Et d’affirmer que « dans le même contexte, le cumul des déficits annuels de notre balance commerciale, durant ces trois dernières années (de 2018 à 2020), dépassera les 80 milliards de dinars. Soit le double du budget de l’Etat pour 2019 (40,8 milliards de dinars) ».
Des transactions off-shore qui cachent une réalité catastrophique
Revenant à la balance commerciale, Aouididi a fait savoir que « le fait d’additionner les transactions off shore, a servi à présenter un bilan qui cache la réalité catastrophique de nos relations commerciales avec notre partenaire stratégique, l’Union européenne, et notamment avec la France.
En fait, les chiffres officiels publiés par l’INS prétendent fallacieusement, que nous réalisons un excédent avec ce pays. Alors qu’en réalité nous sommes déficitaires d’au moins 4 milliards de dinars, en 2019. Notre pays a d’ailleurs, été toujours déficitaire vis à vis de l’UE. En 2019, ce déficit s’est élevé à 14 milliards de dinars, soit 45% du total de déficit ».
En outre, il explique que « ce déséquilibre de la balance commerciale est le résultat des importations massives tous azimuts, et de toute provenance: européenne, turque et chinoise. Lesquelles sont ruineuses pour notre pays, puisqu’il s’endette pour financer essentiellement, des biens de consommation ».
L’expert a cité à titre d’exemple, la valeur des importations de voitures touristiques qui a dépassé, durant les 11 premiers mois de 2020, les 1250 millions de dinars (MD). Alors que les importations des tracteurs, indispensables pour le secteur agricole, ne représentent que 111 MD.

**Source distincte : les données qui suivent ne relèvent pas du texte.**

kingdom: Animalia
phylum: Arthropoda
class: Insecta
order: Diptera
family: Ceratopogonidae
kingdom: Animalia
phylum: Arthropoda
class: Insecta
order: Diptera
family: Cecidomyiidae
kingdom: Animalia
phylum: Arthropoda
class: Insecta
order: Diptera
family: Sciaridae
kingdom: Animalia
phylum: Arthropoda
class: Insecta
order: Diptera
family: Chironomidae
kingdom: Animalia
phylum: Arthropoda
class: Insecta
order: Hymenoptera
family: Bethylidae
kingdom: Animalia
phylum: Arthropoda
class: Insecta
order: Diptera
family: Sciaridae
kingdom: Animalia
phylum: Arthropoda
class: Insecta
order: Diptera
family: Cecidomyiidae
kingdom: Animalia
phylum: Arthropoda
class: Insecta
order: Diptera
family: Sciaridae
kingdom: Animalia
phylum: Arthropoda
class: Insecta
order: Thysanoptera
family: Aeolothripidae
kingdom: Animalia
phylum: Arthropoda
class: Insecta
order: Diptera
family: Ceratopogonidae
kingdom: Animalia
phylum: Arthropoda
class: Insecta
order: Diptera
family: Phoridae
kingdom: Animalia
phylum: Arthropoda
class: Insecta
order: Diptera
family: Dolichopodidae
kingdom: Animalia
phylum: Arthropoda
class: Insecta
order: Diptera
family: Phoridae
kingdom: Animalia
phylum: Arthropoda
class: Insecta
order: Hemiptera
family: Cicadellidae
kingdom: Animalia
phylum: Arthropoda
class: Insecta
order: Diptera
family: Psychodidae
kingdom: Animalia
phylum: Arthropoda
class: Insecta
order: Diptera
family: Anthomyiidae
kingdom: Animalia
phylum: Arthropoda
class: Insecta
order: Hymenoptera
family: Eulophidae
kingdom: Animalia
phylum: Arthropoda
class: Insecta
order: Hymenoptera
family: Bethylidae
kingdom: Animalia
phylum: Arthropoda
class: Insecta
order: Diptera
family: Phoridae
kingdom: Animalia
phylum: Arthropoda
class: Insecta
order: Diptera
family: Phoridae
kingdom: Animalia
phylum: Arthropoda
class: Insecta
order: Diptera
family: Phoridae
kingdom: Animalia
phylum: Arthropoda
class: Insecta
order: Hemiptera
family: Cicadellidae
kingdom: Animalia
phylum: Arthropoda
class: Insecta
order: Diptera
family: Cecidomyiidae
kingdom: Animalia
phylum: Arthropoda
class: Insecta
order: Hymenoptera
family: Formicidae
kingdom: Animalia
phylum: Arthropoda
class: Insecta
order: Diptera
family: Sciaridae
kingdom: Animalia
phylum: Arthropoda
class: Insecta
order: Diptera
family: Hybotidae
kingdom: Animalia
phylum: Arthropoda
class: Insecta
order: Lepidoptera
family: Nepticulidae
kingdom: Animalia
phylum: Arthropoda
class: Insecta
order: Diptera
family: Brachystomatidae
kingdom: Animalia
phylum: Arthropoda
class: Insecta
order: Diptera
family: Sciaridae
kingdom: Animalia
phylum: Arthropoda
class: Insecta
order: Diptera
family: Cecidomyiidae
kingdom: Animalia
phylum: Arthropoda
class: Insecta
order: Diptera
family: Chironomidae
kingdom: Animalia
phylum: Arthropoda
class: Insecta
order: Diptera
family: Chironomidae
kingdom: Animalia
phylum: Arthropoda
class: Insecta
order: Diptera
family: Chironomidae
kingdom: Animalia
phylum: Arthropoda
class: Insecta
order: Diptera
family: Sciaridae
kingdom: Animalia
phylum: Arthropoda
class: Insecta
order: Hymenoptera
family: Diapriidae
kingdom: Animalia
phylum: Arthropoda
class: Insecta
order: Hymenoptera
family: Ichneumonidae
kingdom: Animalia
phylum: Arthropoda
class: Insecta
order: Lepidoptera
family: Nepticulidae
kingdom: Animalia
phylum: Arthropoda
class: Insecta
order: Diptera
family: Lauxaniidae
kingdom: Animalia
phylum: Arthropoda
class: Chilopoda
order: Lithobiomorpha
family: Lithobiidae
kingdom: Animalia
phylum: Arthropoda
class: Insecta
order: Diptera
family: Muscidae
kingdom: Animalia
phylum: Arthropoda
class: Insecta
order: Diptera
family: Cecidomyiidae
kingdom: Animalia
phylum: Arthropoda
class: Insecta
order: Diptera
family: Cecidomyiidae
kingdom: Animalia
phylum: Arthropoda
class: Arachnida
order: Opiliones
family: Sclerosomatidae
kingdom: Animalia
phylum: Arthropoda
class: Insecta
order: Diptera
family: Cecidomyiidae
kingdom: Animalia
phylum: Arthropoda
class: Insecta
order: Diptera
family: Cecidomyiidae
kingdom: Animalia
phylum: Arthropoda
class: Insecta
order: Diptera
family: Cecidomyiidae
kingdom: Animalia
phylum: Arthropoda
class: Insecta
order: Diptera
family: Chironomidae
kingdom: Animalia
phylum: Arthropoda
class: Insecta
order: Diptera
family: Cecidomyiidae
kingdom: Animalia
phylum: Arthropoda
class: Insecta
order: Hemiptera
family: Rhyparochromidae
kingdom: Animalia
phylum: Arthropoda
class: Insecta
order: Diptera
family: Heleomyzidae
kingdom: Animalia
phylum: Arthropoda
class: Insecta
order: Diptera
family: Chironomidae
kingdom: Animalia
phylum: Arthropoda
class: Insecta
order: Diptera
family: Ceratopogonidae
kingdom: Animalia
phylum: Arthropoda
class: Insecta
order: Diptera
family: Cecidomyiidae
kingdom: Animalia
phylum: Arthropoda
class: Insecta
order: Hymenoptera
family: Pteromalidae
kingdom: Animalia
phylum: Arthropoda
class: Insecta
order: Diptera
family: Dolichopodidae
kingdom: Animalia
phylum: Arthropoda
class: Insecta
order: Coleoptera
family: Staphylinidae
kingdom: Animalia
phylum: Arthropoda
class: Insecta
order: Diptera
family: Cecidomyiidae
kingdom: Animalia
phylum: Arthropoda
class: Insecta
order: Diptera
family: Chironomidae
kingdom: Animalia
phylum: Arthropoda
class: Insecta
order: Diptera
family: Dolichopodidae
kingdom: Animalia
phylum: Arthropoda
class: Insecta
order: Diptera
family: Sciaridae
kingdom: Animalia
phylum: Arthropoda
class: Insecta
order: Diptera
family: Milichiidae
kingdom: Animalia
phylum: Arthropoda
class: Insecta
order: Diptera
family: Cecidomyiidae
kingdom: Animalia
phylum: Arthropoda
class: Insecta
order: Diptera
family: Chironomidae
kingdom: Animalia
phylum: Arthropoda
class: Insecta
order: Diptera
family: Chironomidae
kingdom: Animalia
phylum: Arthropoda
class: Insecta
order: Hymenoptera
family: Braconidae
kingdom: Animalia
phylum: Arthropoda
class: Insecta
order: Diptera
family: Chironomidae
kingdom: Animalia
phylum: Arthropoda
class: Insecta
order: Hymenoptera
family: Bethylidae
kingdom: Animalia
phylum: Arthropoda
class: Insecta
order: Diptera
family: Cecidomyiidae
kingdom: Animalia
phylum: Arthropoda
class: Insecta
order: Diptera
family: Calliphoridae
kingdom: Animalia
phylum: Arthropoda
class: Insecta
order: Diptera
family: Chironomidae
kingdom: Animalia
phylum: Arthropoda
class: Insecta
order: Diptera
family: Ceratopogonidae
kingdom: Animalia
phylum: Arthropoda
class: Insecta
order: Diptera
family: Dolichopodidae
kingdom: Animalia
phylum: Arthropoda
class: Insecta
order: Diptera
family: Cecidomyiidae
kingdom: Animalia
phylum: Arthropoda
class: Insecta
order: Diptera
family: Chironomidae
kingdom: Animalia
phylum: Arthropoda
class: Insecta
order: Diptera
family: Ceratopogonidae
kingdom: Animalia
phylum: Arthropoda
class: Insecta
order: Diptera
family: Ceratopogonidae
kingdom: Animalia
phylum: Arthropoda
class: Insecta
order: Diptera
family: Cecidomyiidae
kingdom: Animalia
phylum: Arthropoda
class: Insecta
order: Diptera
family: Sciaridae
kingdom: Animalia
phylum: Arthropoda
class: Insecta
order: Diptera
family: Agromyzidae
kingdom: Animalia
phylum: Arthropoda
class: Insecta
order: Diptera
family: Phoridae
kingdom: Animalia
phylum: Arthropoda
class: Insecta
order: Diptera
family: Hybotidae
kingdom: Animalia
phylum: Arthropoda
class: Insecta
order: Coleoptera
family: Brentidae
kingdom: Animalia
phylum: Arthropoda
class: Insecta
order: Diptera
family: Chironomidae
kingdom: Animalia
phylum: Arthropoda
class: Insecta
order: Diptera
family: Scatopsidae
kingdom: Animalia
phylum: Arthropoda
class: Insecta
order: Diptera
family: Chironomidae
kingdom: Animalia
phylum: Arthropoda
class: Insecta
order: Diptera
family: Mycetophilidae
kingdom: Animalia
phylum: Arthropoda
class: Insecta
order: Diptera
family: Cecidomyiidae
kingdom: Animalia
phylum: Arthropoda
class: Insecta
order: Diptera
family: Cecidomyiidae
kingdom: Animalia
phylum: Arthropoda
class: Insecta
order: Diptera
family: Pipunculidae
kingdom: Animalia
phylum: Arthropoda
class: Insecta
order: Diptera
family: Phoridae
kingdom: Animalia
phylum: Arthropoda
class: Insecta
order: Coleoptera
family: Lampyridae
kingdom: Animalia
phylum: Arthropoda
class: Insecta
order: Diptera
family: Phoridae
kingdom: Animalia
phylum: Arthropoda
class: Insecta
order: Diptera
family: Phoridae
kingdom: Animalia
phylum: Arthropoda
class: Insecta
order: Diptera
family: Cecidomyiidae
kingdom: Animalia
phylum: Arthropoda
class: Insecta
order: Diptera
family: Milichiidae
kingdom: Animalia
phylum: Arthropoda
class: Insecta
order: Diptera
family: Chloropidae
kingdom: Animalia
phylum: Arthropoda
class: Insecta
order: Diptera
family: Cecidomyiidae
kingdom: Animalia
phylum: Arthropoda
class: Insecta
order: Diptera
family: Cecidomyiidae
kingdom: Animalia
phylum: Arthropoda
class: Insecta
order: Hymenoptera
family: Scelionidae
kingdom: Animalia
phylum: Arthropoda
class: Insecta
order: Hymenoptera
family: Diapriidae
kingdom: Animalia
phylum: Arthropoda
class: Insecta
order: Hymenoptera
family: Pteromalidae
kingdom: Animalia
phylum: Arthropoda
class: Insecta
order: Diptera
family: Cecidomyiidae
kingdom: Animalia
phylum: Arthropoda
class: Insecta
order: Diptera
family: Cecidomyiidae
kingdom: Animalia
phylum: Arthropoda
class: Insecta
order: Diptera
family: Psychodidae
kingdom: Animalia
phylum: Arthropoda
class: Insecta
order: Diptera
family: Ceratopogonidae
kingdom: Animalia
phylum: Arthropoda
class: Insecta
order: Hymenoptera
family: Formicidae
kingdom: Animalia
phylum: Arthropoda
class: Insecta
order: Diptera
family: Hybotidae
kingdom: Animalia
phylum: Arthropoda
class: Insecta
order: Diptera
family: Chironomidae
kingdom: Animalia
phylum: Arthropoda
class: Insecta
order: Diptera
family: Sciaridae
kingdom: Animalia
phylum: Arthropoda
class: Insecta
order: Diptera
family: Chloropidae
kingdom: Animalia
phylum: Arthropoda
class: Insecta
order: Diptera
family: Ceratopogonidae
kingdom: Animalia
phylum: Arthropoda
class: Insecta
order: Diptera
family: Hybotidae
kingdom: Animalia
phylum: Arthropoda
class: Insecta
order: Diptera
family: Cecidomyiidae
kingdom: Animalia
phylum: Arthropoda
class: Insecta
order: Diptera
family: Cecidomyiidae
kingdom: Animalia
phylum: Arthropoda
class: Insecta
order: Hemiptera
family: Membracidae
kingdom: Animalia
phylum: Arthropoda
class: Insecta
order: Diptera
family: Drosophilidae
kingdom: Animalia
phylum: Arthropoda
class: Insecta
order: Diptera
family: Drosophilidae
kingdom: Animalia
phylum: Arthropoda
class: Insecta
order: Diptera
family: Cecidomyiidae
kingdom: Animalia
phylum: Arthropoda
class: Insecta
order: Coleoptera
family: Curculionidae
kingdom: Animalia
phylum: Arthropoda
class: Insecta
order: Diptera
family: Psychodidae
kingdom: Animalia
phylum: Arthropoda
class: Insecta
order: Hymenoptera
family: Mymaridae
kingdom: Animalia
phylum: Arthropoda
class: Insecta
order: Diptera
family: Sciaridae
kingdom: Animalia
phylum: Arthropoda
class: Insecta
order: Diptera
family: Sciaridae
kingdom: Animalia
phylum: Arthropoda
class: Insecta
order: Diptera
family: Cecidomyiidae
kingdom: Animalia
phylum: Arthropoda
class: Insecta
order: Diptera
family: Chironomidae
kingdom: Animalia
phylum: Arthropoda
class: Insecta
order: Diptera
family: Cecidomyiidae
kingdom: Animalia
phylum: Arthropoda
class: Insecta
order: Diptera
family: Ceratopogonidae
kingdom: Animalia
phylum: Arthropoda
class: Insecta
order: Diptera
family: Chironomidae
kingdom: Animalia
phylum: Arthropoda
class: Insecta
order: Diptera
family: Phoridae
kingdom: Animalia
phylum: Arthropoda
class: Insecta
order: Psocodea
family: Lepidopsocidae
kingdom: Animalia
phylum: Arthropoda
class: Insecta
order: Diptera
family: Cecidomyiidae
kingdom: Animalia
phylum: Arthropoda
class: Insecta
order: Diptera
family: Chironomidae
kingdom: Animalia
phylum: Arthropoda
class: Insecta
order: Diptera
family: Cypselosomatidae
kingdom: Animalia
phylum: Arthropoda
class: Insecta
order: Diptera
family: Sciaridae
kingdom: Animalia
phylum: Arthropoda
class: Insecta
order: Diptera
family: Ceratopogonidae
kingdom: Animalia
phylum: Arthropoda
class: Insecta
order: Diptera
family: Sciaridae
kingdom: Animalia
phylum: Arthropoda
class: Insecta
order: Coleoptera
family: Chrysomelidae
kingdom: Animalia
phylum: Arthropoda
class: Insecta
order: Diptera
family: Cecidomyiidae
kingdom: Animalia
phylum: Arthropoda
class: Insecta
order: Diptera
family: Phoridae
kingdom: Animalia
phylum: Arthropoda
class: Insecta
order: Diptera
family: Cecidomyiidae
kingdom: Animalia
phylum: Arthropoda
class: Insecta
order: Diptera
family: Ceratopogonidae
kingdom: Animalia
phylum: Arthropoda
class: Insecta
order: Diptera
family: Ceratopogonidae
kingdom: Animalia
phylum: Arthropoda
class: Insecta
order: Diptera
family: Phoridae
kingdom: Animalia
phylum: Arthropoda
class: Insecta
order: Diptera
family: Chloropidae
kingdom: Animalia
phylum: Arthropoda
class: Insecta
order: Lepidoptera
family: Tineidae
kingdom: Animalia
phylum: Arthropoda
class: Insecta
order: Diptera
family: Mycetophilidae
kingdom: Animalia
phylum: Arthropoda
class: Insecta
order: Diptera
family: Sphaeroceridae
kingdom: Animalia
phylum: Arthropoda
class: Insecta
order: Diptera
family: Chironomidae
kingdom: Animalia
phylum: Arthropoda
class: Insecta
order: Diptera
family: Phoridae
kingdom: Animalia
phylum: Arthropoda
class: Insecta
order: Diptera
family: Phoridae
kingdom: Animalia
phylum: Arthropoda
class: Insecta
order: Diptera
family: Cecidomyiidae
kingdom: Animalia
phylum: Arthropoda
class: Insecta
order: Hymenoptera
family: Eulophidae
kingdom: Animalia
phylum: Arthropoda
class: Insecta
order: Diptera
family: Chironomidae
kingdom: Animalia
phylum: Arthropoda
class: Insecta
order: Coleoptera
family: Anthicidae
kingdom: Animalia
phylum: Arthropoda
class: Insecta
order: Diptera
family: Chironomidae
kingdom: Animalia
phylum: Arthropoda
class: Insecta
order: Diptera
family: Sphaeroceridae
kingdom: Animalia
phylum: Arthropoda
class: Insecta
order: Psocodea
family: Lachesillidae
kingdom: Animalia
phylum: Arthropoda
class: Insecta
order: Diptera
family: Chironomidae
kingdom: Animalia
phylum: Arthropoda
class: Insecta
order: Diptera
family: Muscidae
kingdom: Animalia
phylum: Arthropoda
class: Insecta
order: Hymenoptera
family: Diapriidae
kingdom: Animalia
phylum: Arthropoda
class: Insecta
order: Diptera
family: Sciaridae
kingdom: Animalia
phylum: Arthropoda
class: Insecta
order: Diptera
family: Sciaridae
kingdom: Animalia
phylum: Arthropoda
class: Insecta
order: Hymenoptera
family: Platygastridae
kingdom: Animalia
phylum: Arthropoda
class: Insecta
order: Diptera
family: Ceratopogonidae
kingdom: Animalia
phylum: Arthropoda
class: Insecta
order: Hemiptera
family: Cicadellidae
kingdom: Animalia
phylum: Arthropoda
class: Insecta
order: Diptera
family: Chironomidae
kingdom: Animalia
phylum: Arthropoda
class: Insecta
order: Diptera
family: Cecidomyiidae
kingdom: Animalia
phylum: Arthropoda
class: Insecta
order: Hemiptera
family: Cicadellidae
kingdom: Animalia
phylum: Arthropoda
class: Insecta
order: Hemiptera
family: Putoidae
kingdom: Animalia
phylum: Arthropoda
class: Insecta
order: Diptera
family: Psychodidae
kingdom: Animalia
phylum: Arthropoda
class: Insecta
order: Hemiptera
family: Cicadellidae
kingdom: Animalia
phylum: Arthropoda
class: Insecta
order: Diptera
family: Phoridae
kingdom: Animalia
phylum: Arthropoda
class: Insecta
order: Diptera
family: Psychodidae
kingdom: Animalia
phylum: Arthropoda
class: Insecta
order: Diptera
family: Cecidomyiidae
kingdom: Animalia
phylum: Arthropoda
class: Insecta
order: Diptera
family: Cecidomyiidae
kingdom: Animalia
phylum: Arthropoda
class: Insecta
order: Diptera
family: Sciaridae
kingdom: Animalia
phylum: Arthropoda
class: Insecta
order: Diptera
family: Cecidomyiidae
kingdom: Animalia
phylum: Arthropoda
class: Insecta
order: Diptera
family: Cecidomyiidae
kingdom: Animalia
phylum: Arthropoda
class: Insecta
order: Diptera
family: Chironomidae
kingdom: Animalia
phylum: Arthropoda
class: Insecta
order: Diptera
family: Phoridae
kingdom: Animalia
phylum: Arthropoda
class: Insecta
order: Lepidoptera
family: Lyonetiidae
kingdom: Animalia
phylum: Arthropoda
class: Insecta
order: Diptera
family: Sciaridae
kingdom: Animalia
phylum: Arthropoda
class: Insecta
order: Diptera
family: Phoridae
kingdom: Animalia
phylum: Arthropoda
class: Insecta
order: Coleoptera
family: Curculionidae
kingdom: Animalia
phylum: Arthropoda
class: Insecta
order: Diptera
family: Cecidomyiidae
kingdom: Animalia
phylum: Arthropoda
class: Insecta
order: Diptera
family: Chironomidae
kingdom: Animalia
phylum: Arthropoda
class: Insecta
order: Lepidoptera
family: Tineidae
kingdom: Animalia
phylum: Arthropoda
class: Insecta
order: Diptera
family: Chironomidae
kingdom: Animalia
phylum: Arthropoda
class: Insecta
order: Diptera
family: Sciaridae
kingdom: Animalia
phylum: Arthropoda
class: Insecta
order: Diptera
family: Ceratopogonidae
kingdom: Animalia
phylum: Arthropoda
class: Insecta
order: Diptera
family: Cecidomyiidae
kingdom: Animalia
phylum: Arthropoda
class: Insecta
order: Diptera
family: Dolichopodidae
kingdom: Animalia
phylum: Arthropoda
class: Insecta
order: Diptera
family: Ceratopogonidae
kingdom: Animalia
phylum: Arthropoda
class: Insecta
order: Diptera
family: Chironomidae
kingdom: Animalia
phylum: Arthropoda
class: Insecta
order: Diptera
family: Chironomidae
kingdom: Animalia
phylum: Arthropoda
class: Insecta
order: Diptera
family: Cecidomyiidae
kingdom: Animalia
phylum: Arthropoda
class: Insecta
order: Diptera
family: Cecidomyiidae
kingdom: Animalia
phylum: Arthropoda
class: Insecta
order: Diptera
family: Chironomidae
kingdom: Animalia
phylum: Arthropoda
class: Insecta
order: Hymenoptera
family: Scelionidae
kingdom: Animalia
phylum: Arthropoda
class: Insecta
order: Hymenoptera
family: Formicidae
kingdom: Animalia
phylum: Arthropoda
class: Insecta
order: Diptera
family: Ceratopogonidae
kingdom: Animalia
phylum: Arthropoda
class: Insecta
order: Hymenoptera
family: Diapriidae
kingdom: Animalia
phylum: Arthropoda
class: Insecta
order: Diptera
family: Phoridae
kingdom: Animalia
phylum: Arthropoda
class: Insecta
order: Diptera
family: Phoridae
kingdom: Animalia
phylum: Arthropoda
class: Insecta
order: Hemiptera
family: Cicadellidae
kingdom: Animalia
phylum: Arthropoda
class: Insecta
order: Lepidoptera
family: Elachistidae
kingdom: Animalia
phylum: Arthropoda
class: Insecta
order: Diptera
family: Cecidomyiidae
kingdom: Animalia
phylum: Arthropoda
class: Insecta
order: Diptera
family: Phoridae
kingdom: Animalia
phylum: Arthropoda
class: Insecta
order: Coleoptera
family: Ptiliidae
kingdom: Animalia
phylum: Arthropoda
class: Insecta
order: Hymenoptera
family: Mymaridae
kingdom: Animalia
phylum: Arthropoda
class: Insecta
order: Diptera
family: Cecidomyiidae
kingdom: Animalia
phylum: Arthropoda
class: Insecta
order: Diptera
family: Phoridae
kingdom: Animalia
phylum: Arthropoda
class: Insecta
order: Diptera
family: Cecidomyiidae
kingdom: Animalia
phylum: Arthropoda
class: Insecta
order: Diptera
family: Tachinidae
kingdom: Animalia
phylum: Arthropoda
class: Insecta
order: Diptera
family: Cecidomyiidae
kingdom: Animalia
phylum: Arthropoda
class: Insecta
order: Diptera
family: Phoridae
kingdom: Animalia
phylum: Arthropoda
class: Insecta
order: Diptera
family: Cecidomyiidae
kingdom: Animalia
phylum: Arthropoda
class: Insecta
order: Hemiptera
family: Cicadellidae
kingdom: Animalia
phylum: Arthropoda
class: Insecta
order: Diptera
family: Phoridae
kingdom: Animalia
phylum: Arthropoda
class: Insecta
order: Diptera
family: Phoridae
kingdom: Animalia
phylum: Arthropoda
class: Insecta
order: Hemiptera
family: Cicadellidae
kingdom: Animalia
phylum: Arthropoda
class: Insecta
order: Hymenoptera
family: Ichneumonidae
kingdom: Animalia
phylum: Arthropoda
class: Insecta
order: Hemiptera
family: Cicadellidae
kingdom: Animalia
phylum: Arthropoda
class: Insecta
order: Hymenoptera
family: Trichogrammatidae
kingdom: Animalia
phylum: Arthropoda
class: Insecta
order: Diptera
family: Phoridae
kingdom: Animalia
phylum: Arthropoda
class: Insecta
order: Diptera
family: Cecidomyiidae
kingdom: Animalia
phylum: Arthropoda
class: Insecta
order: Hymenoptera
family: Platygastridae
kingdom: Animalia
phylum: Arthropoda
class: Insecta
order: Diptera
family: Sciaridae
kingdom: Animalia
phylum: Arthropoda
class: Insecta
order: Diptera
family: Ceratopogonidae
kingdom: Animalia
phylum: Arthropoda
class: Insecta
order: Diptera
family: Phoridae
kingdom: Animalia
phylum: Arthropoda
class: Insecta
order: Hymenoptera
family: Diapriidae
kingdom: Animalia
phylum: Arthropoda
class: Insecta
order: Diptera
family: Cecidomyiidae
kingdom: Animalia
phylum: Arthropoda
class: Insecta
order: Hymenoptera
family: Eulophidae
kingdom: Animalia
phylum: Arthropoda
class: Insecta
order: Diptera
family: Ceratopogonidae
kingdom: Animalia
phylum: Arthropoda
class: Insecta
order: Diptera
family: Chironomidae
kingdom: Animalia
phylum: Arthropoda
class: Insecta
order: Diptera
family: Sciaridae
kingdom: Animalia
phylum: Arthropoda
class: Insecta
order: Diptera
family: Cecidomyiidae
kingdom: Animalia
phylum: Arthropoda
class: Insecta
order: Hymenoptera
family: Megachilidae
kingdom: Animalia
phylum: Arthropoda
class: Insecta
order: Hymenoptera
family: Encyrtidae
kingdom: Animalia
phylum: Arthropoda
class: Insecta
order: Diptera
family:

L’impact lourd de la crise sanitaire
A noter que les importations de la Tunisie, sous le régime général, ont régressé, passant de 38,9 milliards de dinars, en novembre 2019, à 31,2 milliards de dinars, en novembre 2020. Et ce, sous l’effet, surtout, de la baisse de la facture énergétique (-3,3 milliards de dinars). A cause de la chute du prix de l’énergie et de la baisse de la consommation, résultant de la crise de la pandémie du coronavirus.
En conclusion, l’expert en développement a appelé à mettre fin à ce dérapage infernal pour notre économie. En veillant à rationaliser nos importations et à appliquer les clauses de sauvegarde approuvées par l’OMC et le Fonds monétaire international (FMI).